World Facts

When Was Wisconsin Founded?

Wisconsin was admitted to the Union in 1848.

Wisconsin is an American state that is situated in the Great Lakes and Midwest regions on the country. It is the 23rd largest American state occupying an area of about 65,498 sq miles and the 20th most populous American state with over 5,813,568 residents. Wisconsin is nicknamed "American’s Dairyland" since it’s one of the largest dairy producers in the country. The State of Wisconsin gained statehood in 1848.

When Was Wisconsin Founded?

Wisconsin was initially controlled by the French fur traders during the seventeenth and eighteenth centuries. The British took over the region gradually after the French and Indian War beginning with Green Bay. The area became an American territorial possession in 1783 after they won the American War of Independence. However the British continued controlling the region until the War of 1812.

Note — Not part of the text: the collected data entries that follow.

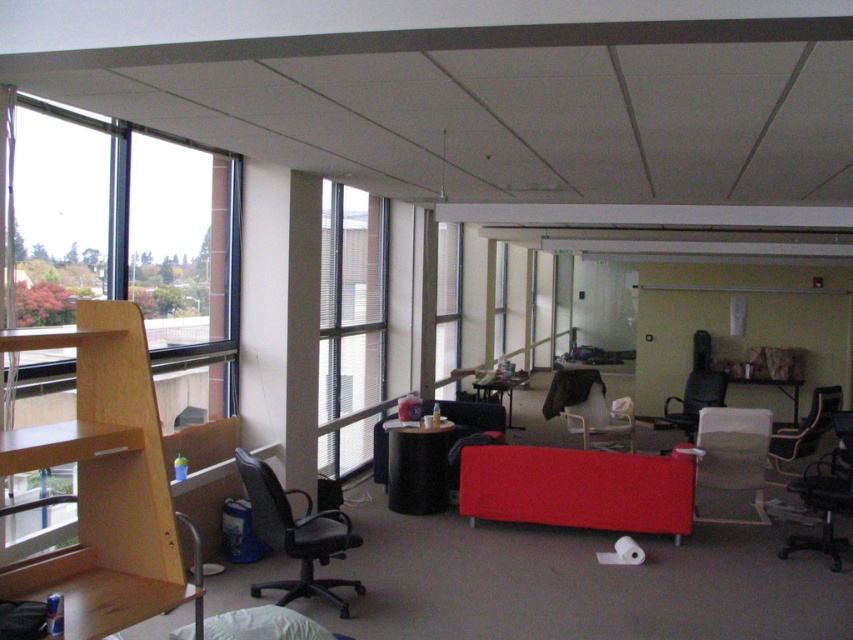
Does black leather swivel chair at center-left appear on the left side of black mesh office chair at right?

Correct, you'll find black leather swivel chair at center-left to the left of black mesh office chair at right.

Is black leather swivel chair at center-left further to camera compared to black mesh office chair at right?

No, it is in front of black mesh office chair at right.

Find the location of a particular element. The image size is (853, 640). black leather swivel chair at center-left is located at coordinates (294, 532).

Does clear glass window at upper left have a smaller size compared to matte plastic table at center?

Actually, clear glass window at upper left might be larger than matte plastic table at center.

Is point (190, 317) positioned before point (508, 397)?

Yes.

I want to click on clear glass window at upper left, so click(125, 241).

Who is lower down, clear glass window at upper left or transparent glass window at center?

transparent glass window at center is below.

Does clear glass window at upper left lie in front of transparent glass window at center?

Yes.

Between point (196, 385) and point (445, 296), which one is positioned behind?

Positioned behind is point (445, 296).

This screenshot has height=640, width=853. In order to click on clear glass window at upper left in this screenshot , I will do `click(125, 241)`.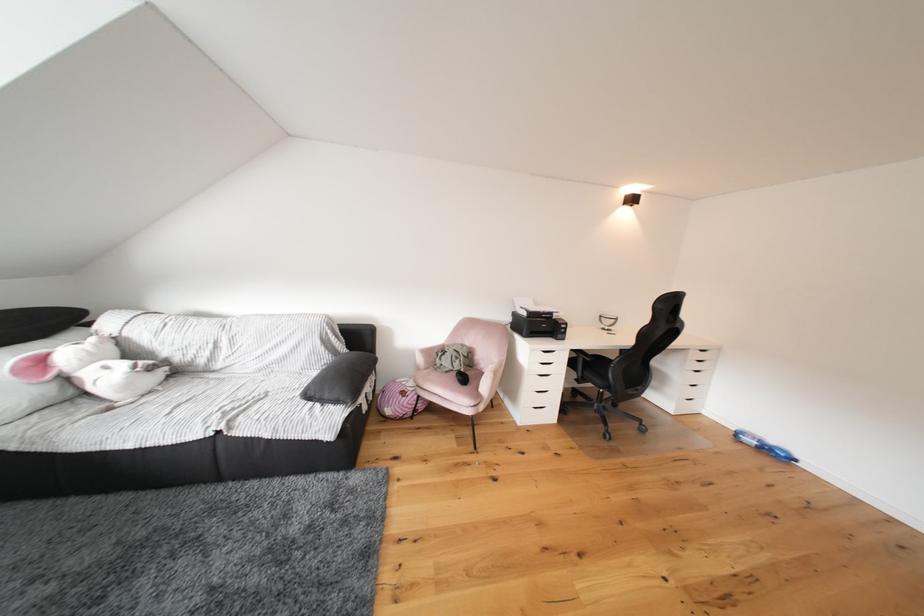
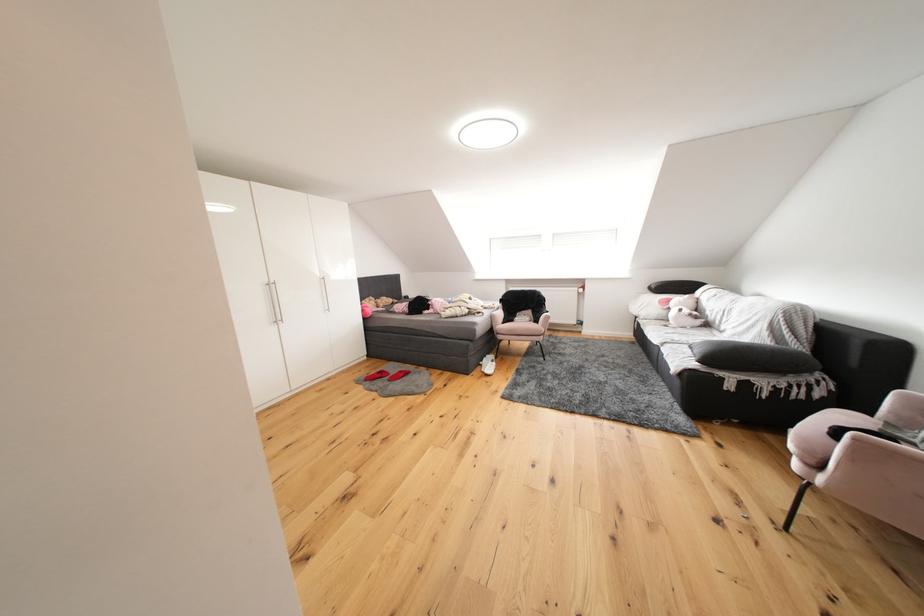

Under US control, the territory’s economy shifted from the fur trade to lead mining. The hope of finding minerals in the region attracted immigrants from Europe and the US to the lead deposits in Dodgeville, Mineral Point, and the nearby towns. Wisconsin Territory was created on April 20, 1836. The Erie Canal made it possible for the European immigrants and Yankee settlers to migrate to Wisconsin. The Yankees from New York and New England took over most of the key positions in politics and law. The ever-growing population of the territory made it possible for Wisconsin to be admitted into the Union on May 29, 1848, as the 30th American state. The first governor of Wisconsin, Nelson Dewey oversaw the transitional phase of the region from a territory to a state.

Geography

Wisconsin is an American state that is situated between the Mississippi River and the Great Lakes. Wisconsin is surrounded by Lake Superior, Lake Michigan, Michigan, Iowa, Illinois, and Minnesota. Wisconsin’s border includes the St. Croix and Mississippi rivers to the western side and the Menominee River in the northeast. Wisconsin is split into five distinct regions with the Northern Highland in the south and Superior Coastal Plain occupying the land belt along Lake Superior. The Northern Highland has vast mixed coniferous and hardwood forests. The Eastern-Ridges and Lowlands is home to some of the biggest cities in the state. The Central Plain has numerous unique sandstone features like the Wisconsin Dells. The Western Upland has a rugged terrain with a mixture of farmlands and forests including buffs on River Mississippi. Over 46% of this state is covered by forests.